● **ARBEITSANWEISUNG A**:
Tauschen Sie in den Einträgen von der Zeile mit „List all objects visible“ bis einschließlich der Zeile mit „road: (255, 76)“ die Wendung „satellite image“ gegen „aerial image“ aus. Geben Sie nur diese Zeilen wieder und lassen Sie alles Übrige darin unverändert.

● **SEITENAUSZUG**:
————————

Angeblich ist B. mit nach Lübeck gereist, um dort einen Nazi-Aufmarsch zu blockieren und mit nach Griechenland, um an einem flüchtlingspolitischen Camp teilzunehmen. Bei einer Demonstration gegen eine UN-Klimakonferenz in Kopenhagen soll sie sogar verhaftet worden sein. Wie betroffene Aktivisten nun im Internet publik machten, soll Maria B. dabei auch häufig Privatwohnungen betreten sowie Freundschaften und mindestens ein sexuelles Verhältnis eingegangen sein.

Der Einsatz von B. dauerte bis Ende 2012 an – und fällt damit auch in die Amtszeit von Innensenator Neumann. Am Freitag im Innenausschuss der Bürgerschaft vom Parlament um seine Einschätzung gebeten, verliert er selbst aber nur wenige Worte zu dem neuen Fall, sondern überlässt Polizeipräsident Ralf Meyer das Reden.


Täuschung immanent

Der sagt, die Staatsanwaltschaft habe den Einsatz damals genehmigt, die Auslandseinsätze seien von multilateralen Abkommen gedeckt gewesen und das Betreten von Wohnungen sei verdeckten Ermittlern nun mal erlaubt: "Einem Einsatz eines verdeckten Ermittlers ist es geradezu immanent, zu täuschen und List anzuwenden, um Informationen zu erlangen." Eine Debatte über moralische Probleme kommt gar nicht erst auf. Für eine sexuelle Beziehung der Beamtin in ihrer Rolle als "Maria Block" gebe es keine konkreten Hinweise, und schließlich gelte auch für sie die Unschuldsvermutung, sagt der Polizeipräsident.

————————

● **ZU BEARBEITENDES MATERIAL**:
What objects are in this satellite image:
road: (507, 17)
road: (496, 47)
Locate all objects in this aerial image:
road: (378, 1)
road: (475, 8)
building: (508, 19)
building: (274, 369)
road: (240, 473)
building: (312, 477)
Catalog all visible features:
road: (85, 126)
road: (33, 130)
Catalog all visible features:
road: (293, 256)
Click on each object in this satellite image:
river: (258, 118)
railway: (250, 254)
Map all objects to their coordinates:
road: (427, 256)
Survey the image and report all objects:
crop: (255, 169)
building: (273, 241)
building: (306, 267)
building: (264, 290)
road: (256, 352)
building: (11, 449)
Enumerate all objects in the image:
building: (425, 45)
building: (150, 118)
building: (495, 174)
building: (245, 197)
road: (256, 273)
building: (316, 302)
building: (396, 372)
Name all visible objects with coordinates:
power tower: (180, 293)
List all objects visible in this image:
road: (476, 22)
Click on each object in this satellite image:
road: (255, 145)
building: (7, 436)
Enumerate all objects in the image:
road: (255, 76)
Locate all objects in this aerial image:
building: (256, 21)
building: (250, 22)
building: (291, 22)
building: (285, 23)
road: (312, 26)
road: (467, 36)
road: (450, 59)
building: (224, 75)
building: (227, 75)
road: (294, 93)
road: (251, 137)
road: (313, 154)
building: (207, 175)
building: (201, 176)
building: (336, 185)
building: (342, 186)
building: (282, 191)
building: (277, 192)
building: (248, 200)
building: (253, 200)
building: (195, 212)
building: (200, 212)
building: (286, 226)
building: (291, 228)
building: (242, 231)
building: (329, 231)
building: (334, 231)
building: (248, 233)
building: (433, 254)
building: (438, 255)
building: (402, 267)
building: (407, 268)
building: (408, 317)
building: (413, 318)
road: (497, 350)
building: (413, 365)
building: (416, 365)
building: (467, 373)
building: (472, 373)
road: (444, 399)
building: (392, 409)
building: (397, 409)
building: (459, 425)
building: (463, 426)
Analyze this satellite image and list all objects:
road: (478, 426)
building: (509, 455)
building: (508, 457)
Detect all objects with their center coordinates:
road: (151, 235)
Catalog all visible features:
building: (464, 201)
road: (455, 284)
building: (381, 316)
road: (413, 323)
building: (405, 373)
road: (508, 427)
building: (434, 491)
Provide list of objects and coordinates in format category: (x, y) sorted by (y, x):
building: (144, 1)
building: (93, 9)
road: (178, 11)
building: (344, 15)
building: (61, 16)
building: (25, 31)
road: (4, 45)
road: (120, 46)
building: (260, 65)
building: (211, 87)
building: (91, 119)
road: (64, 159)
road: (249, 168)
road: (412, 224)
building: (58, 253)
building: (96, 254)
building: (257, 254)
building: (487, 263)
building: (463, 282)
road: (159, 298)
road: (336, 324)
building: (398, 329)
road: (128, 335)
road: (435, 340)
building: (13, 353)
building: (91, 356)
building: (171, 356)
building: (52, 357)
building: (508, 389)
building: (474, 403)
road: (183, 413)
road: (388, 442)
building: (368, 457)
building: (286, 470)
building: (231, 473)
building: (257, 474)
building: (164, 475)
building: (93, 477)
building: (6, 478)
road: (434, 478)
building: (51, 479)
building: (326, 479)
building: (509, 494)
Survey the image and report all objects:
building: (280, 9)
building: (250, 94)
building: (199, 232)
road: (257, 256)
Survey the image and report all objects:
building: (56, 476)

————————

● **ARBEITSANWEISUNG B**:
Führen Sie den Auszug über den Einsatz der verdeckten Ermittlerin Maria B. im Anschluss an seinen letzten Satz fort.

● **LÖSUNG A**:
List all objects visible in this image:
road: (476, 22)
Click on each object in this aerial image:
road: (255, 145)
building: (7, 436)
Enumerate all objects in the image:
road: (255, 76)

● **LÖSUNG B**:
Zweifel an der Rechtmäßigkeit dieses Einsatzes erhebt aber Hamburgs Datenschutzbeauftragter Johannes Caspar. Er befürchtet, die Polizei könnte ihre Kompetenzen überschritten und ungerechtfertigt Geheimdienstmethoden angewendet haben. Darf ein Einsatz zur Abwendung von Gefahren, wie der von "Maria Block", länger als vier Jahre dauern? "Da sind einige Punkte, die wir uns noch einmal angucken werden", sagt Caspar.


Erlaubnis vom Staatsanwalt

Innensenator Neumann gibt sich davon unbeeindruckt. Er redet lieber über den Einsatz von Iris P., für den er selbst kaum mehr mit Kritik rechnen muss. Und er prescht nach vorne: Den Handlungsempfehlungen, die seine Innenrevision ausgesprochen hat, will er allen folgen. "Der Polizeipräsident hat heute den Auftrag bekommen, die 17 Empfehlungen der Innenrevision eins zu eins umzusetzen", sagt Neumann. Auf die Aufklärung folgt die Reform.

Das bedeutet auch, dass es sogenannte "Beamte für Lagebeurteilung" (BfL) in Zukunft in Hamburg nicht mehr geben soll. Als solche hatte Iris P. verdeckt ermittelt, ohne dass die Polizei Staatsanwälte oder gar Gerichte um Erlaubnis hätte fragen müssen. "Dieses polizeiliche Instrument darf nicht länger zum Einsatz kommen, es muss aus dem Gesetz gestrichen werden", hatte die Linksfraktionsabgeordnete Christiane Schneider nach der Enttarnung von Maria B. gefordert. Dass Neumann genau das zwei Tage später umsetzt, überrascht am Freitagabend nicht nur Schneider.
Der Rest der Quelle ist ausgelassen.